TASK LIST:
1/ Copy the Seymour article from "The Seymours’ ninth" to "a drinking spree.".
2/ Answer these questions using the Seymour article:
(a) Of what crime did a panel of judges convict Seymour after the first attack?
(b) On what date did the Boston Gazette print its account?
(c) Where did Hearn find court records that supplied much of his information?

SUPPLIED PASSAGE:
Content starts
After the brutal attack, a panel of judges convicted him of attempted murder.
But Seymour was not hanged for his crime that day.
Instead, his punishment was to endure public humiliation and shame while perched atop the hangman’s contraption, the rope around his windpipe, inches from death.
The punishment worked as a deterrent, for a while.
Nearly a decade later, Seymour succeeded in murdering a different member of his immediate family. When convicted of the second crime, he really was hanged. Seymour became the sixth person put to death by a government in Maine.
History doesn’t record why Seymour tried to kill his wife, Christiana, but we know she carried the scar on her neck for the rest of her life. She also remained married to her attacker.
“Nine years and nine children later, Seymour and his wife were still together,” wrote Daniel Allen Hearn in his book “Legal Executions in New England.”
The couple had at least 10 children together, all told.
It’s worth noting here, the following narrative comes entirely from Hearn’s book.
The Old York Historical Society, which operates the gaol where he was held, has no records of Seymour or his crimes.
An 1890 mention of Seymour in a book published by the Maine Historical Society states he was executed for murder but also indicates there were no records of him in the York County Clerk’s office.
Hearn got much of his information from court records found in the State Archives of Massachusetts. At the time of the murder, York County belonged to Massachusetts and covered all of present day Maine.
“There was also a detailed newspaper report of it as well,” Hearn said last week.
The account was printed July 16, 1754, in the Boston Gazette — though it was not a front page news.
“Page two, column two,” Hearn said.
Page one or not, the crime still has the power to shock, even today.
The Seymours’ ninth child was a girl, born July 3, 1754, according to Hearn’s book.
To celebrate the event, the once-again new father went on a drinking spree.
“For four days and four nights he remained in a state of extreme intoxication,” Hearn wrote.
Then, on the morning of July 7, Seymour arose in an agitated state, probably still drunk and possibly experiencing some sort of mental health crisis. He entered the parlor where his wife was nursing their new child.
Content ends
EXTRACTED RECORDS:
Content starts
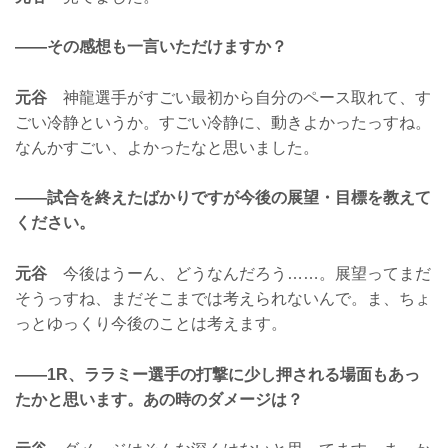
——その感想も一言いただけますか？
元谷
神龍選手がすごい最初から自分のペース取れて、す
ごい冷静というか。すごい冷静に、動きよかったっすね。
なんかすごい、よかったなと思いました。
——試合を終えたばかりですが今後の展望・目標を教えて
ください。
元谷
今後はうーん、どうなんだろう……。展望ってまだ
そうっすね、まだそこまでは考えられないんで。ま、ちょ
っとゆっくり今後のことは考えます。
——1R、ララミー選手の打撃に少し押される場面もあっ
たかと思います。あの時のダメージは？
Content ends
Content starts
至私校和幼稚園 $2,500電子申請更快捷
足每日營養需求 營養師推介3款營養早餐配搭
Content ends
EXPECTED RESPONSES:
1/
The Seymours’ ninth child was a girl, born July 3, 1754, according to Hearn’s book.
To celebrate the event, the once-again new father went on a drinking spree.

2/
(a) Attempted murder.
(b) July 16, 1754.
(c) In the State Archives of Massachusetts.